§ ACTIVITY
Copy all lines holding the word "Each" from the entries.

§ RECORDS SHOWN
Start of Block
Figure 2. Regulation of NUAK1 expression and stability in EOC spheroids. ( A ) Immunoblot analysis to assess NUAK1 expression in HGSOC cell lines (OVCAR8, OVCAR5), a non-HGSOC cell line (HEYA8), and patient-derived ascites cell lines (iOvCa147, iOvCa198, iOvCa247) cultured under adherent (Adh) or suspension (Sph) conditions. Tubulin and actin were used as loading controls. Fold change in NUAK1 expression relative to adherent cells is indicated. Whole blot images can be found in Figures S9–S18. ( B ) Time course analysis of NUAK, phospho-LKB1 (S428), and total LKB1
End of Block
Start of Block
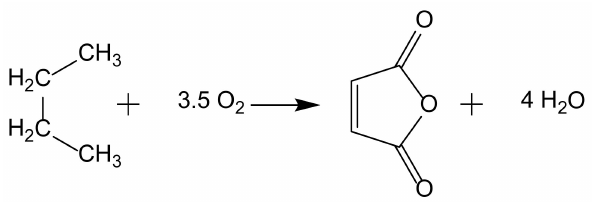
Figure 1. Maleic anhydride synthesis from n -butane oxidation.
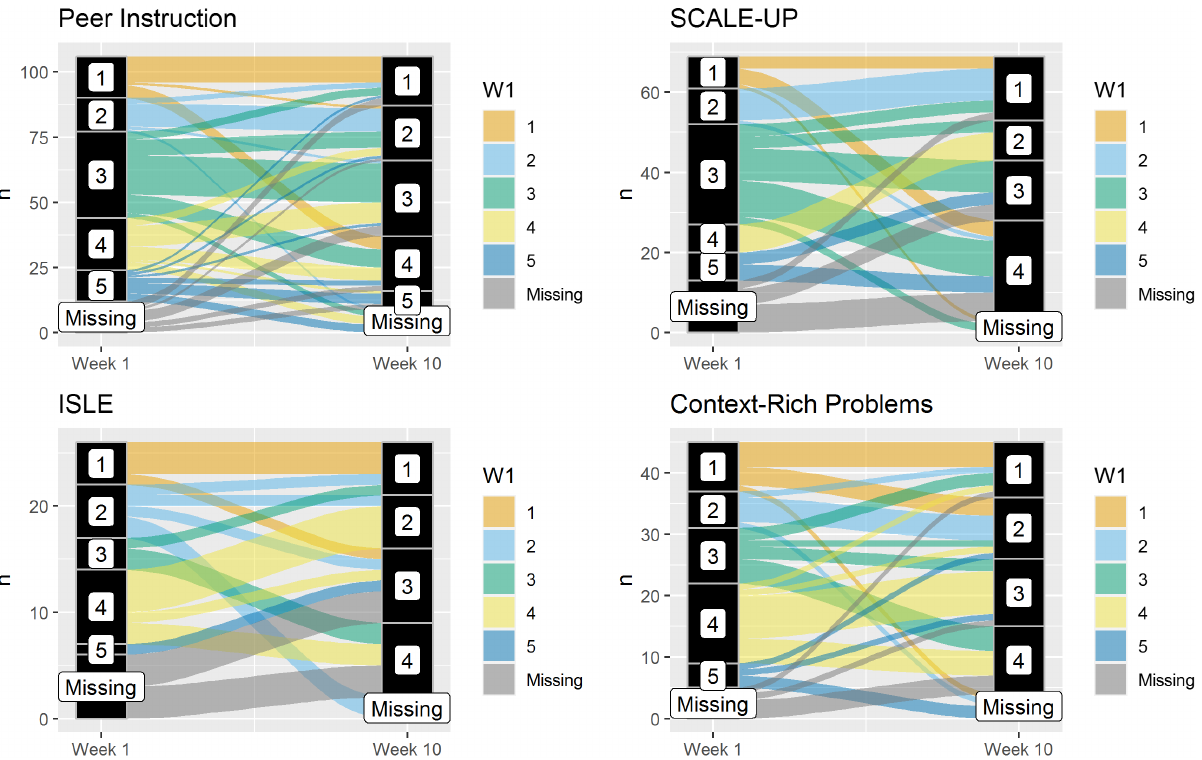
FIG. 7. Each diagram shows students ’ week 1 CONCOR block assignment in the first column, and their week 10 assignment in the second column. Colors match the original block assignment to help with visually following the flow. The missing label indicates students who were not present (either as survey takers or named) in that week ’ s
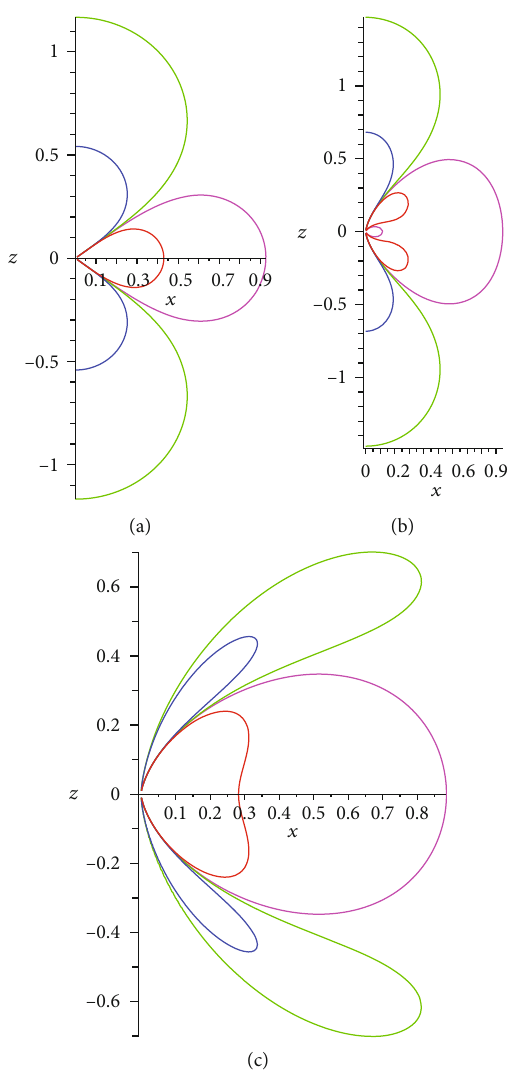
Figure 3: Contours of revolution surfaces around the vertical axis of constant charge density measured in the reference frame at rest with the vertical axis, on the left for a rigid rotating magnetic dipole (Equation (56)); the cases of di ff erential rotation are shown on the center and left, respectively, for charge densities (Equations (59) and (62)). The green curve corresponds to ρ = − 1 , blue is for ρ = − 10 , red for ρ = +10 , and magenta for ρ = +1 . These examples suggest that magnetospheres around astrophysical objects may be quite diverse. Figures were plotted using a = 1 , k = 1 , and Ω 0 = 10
End of Block
Start of Block
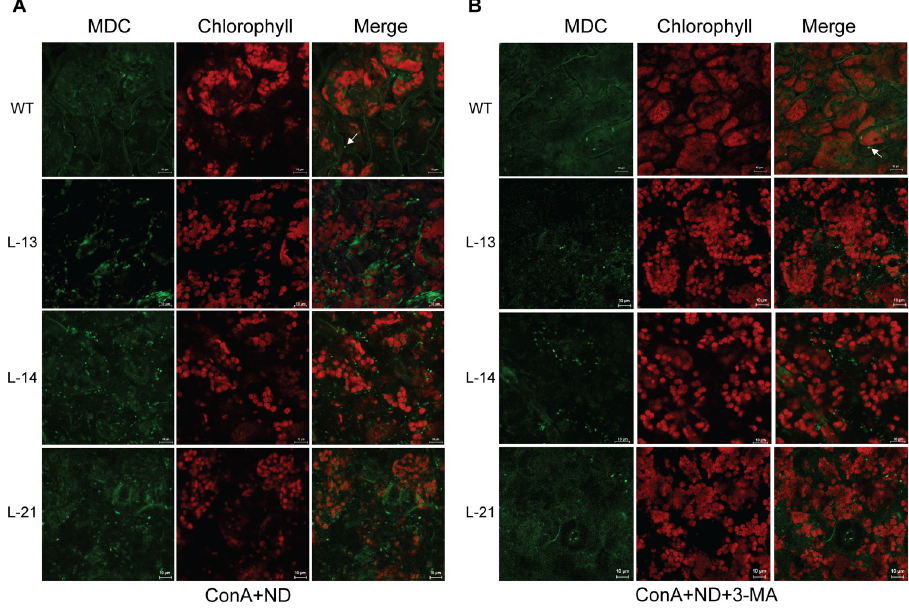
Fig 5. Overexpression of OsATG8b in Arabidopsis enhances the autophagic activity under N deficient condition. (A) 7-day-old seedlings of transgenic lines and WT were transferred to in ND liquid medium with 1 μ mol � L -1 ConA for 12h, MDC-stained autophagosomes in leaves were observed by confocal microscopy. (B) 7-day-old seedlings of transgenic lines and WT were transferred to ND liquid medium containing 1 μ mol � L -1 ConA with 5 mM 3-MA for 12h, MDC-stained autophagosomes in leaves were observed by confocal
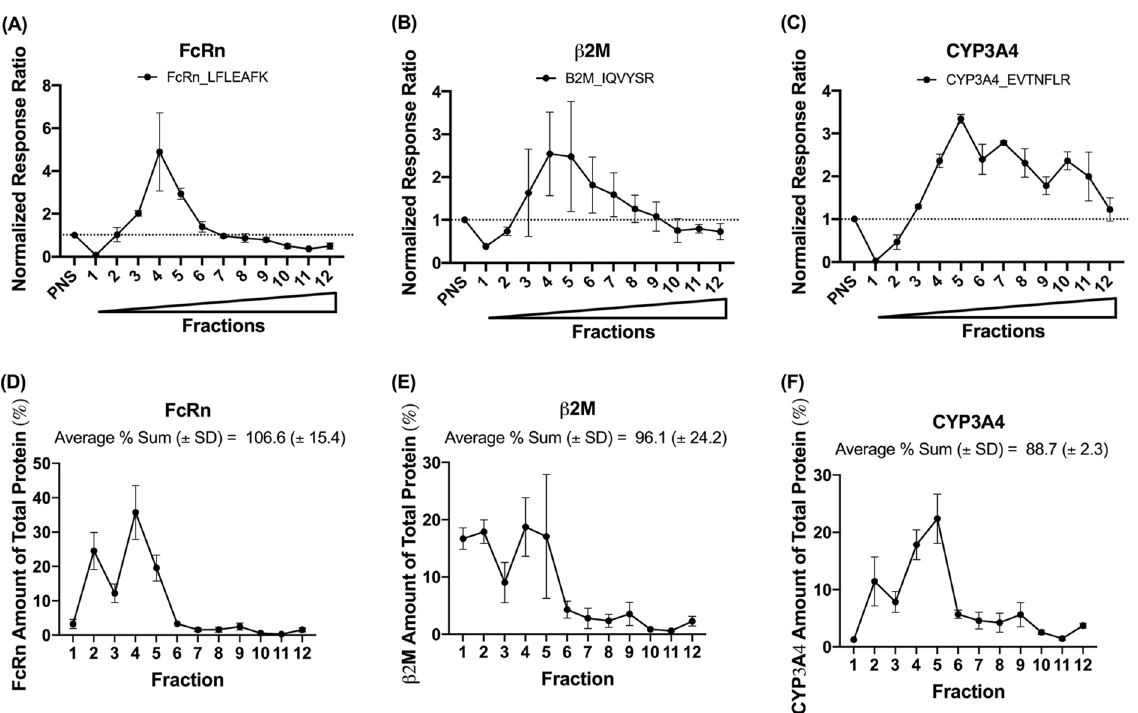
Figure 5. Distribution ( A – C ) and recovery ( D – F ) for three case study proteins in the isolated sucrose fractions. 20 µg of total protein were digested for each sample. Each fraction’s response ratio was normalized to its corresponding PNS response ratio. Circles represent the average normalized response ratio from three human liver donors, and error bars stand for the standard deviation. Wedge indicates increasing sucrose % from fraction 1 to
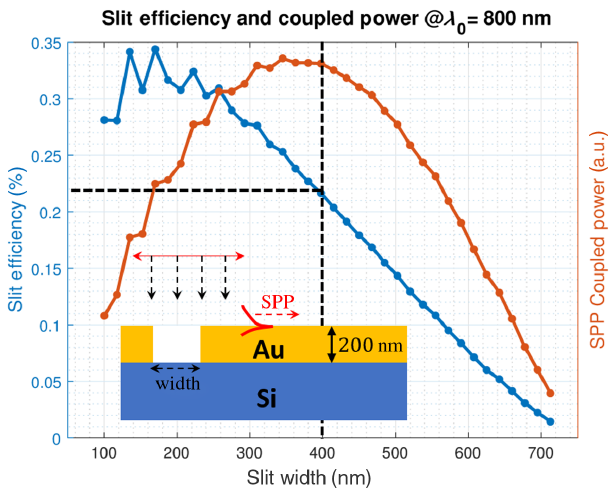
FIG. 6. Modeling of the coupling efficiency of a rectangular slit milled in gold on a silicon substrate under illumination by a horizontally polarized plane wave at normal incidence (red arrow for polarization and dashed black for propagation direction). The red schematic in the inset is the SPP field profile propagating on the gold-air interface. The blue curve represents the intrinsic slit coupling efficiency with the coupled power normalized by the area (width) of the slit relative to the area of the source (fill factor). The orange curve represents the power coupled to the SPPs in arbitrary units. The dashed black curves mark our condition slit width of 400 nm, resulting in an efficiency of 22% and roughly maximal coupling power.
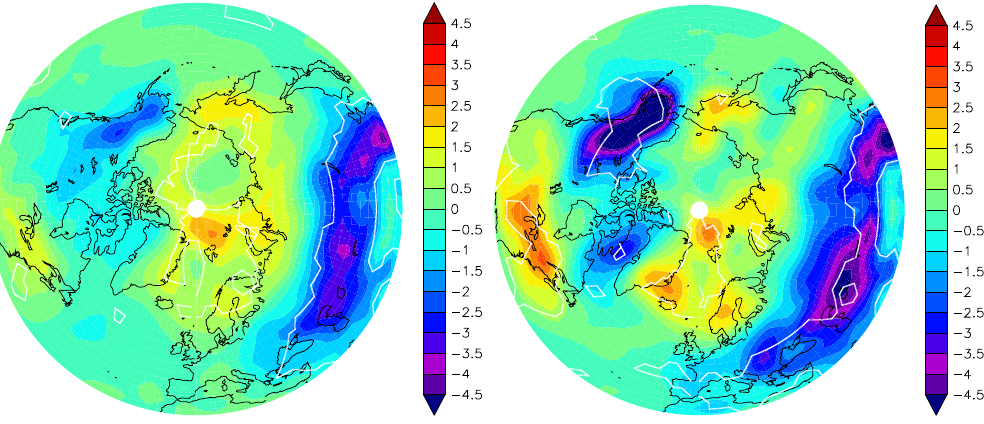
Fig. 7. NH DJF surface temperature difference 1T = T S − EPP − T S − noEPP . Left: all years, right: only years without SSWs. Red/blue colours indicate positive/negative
End of Block
§ REPLY
FIG. 7. Each diagram shows students ’ week 1 CONCOR block assignment in the first column, and their week 10 assignment in the second column. Colors match the original block assignment to help with visually following the flow. The missing label indicates students who were not present (either as survey takers or named) in that week ’ s
Figure 5. Distribution ( A – C ) and recovery ( D – F ) for three case study proteins in the isolated sucrose fractions. 20 µg of total protein were digested for each sample. Each fraction’s response ratio was normalized to its corresponding PNS response ratio. Circles represent the average normalized response ratio from three human liver donors, and error bars stand for the standard deviation. Wedge indicates increasing sucrose % from fraction 1 to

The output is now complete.